An example of such criminal activity is the “advance fee scheme”, which has become one of the more common forms of online fraud. This includes lottery fraud, romance scams and inheritance schemes.

“The advance fee fraud is referred to colloquially as the ‘419 Scam’, being named after provision 419 in the Nigerian Criminal Code which criminalises advance fee fraud.

“Nigeria is notorious for being a hub of this type of fraud. It is a common form of online fraud and has mushroomed over the years, to include pyramid schemes, get-rich-quick schemes, fraudulent business opportunities, fake educational qualifications, financial advice scams and lottery scams.

“One of the more famous scams was the Banco Noroeste scam, where a Brazilian banker bought a fake airport for $242 million from Nigerian fraudsters. However, while its sensational facts make for compelling reading, it is by no means a cyber crime.”

Burger-Smidt’s comments come as SA is experiencing a barrage of cyber attacks, with a number of organisations recently being caught flat-footed.
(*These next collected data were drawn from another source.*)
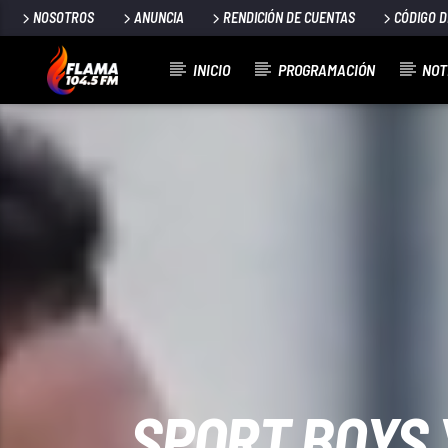
NOSOTROS
ANUNCIA
RENDICIÓN DE CUENTAS
CÓDIGO 
INICIO
PROGRAMACIÓN
NOT
CANCIÓN ACTUAL
TÍTULO
ARTISTA
SPORT BOYS 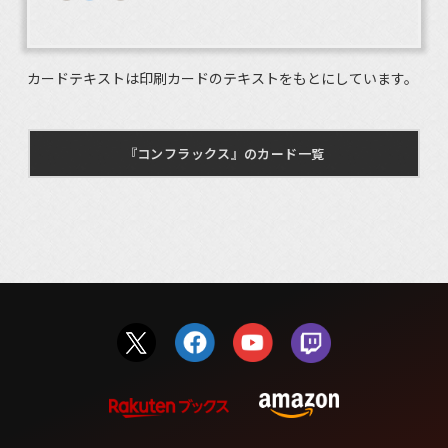
カードテキストは印刷カードのテキストをもとにしています。
『コンフラックス』のカード一覧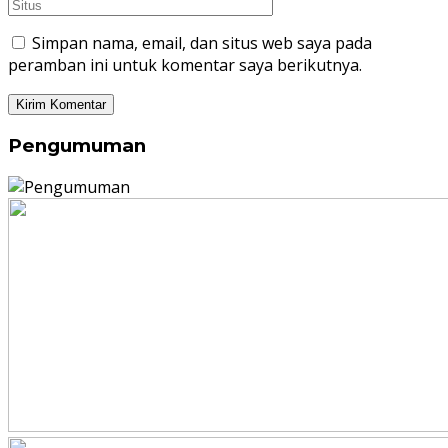
Simpan nama, email, dan situs web saya pada
peramban ini untuk komentar saya berikutnya.
Pengumuman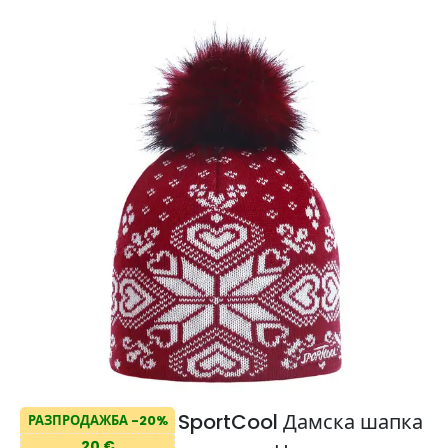
SportCool Дамска шапка
РАЗПРОДАЖБА -20%
20 €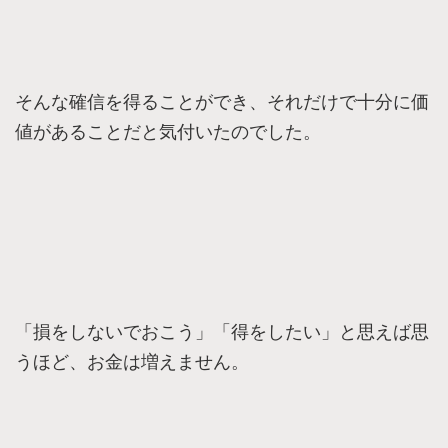
そんな確信を得ることができ、それだけで十分に価
値があることだと気付いたのでした。
「損をしないでおこう」「得をしたい」と思えば思
うほど、お金は増えません。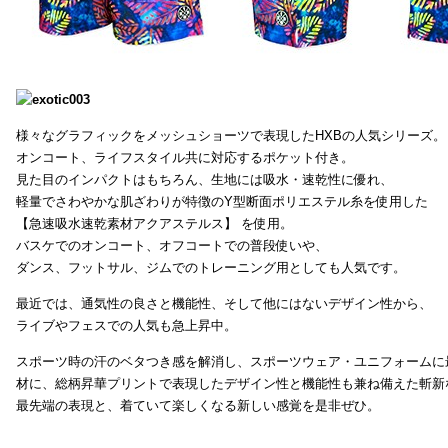
様々なグラフィックをメッシュショーツで表現したHXBの人気シリーズ。
オンコート、ライフスタイル共に対応するポケット付き。
見た目のインパクトはもちろん、生地には吸水・速乾性に優れ、
軽量でさわやかな肌ざわりが特徴のY型断面ポリエステル糸を使用した
【急速吸水速乾素材アクアステルス】 を使用。
バスケでのオンコート、オフコートでの普段使いや、
ダンス、フットサル、ジムでのトレーニング用としても人気です。
最近では、通気性の良さと機能性、そして他にはないデザイン性から、
ライブやフェスでの人気も急上昇中。
スポーツ時の汗のベタつき感を解消し、スポーツウェア・ユニフォームに
材に、総柄昇華プリントで表現したデザイン性と機能性も兼ね備えた斬新
最先端の表現と、着ていて楽しくなる新しい感覚を是非ぜひ。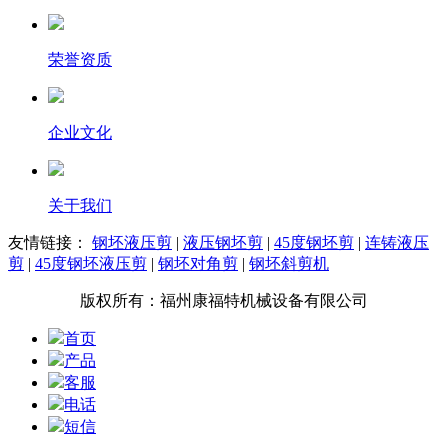
荣誉资质
企业文化
关于我们
友情链接：
钢坯液压剪
|
液压钢坯剪
|
45度钢坯剪
|
连铸液压
剪
|
45度钢坯液压剪
|
钢坯对角剪
|
钢坯斜剪机
版权所有：福州康福特机械设备有限公司
首页
产品
客服
电话
短信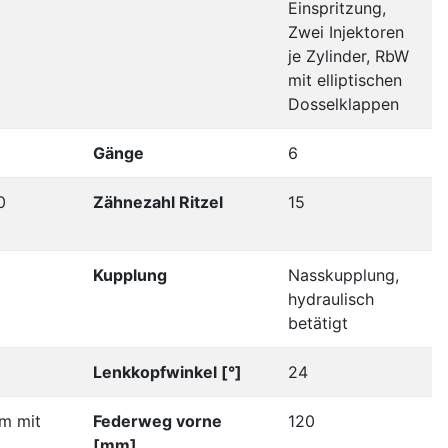
Einspritzung,
Zwei Injektoren
je Zylinder, RbW
mit elliptischen
Dosselklappen
Gänge
6
0
Zähnezahl Ritzel
15
Kupplung
Nasskupplung,
hydraulisch
betätigt
Lenkkopfwinkel [°]
24
mm mit
Federweg vorne
120
[mm]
The Security Summit speaker said there are four specific reasons why the Cyber Crimes Act legislation is important – the first one being data exposure.

“There are a number of [data exposure] examples in SA, such as Momentum Metropolitan, Experian, Lombard Insurance, Office of the Chief Justice, Absa and the UIF COVID-19 Relief Fund Scheme – these are data exposures that have happened over the past few years.”

The second is system intrusion, with organisations such as Nedbank, JSE company Omina, Life Healthcare Group, PostBank and Stefanutti Stocks falling victim.

Thirdly, is compromised websites, which hit organisations like South African online stores, the SABC and the ANC Youth League.

The last one is cyber crime, with businesses such as Tracker SA, Department of Justice and TransUnion falling prey, she said.

“If you look at the South African environment, in 2021, South Africa had a total of 230 million threat detections. Globally, SA has the third-highest number of cyber crime victims.”

According to Burger-Smit, the average cost of a data breach in SA stood at $3.21 million in 2021. On average, South African organisations take 177 days to identity a security breach and 51 days to contain it. The root causes of security breaches in SA are malicious attacks (48%), system glitches (26%) and human error (26%).

Above all, targeted ransomware attacks are also increasing in the country.

“Globally, we have to enhance our legislative landscape in order to curb these threats…we need to ensure we do not work in isolation in this virtual world we are living in nowadays.”

She explained that in the virtual world, there are cyber-enabled crimes, which are traditional crimes that are facilitated and amplified by the internet, as well as cyber-dependent crime – sophisticated attacks against computer networks and software.

“This is why we need the cyber crimes legislation. We can’t, as an economy, function in isolation. Cyber security is a growing concern for governments, with the push for universal access to the internet, the increasing ubiquity of social networks and the growing reliance on digital government service, and given a growing range of threats from foreign powers, terrorists and criminals.”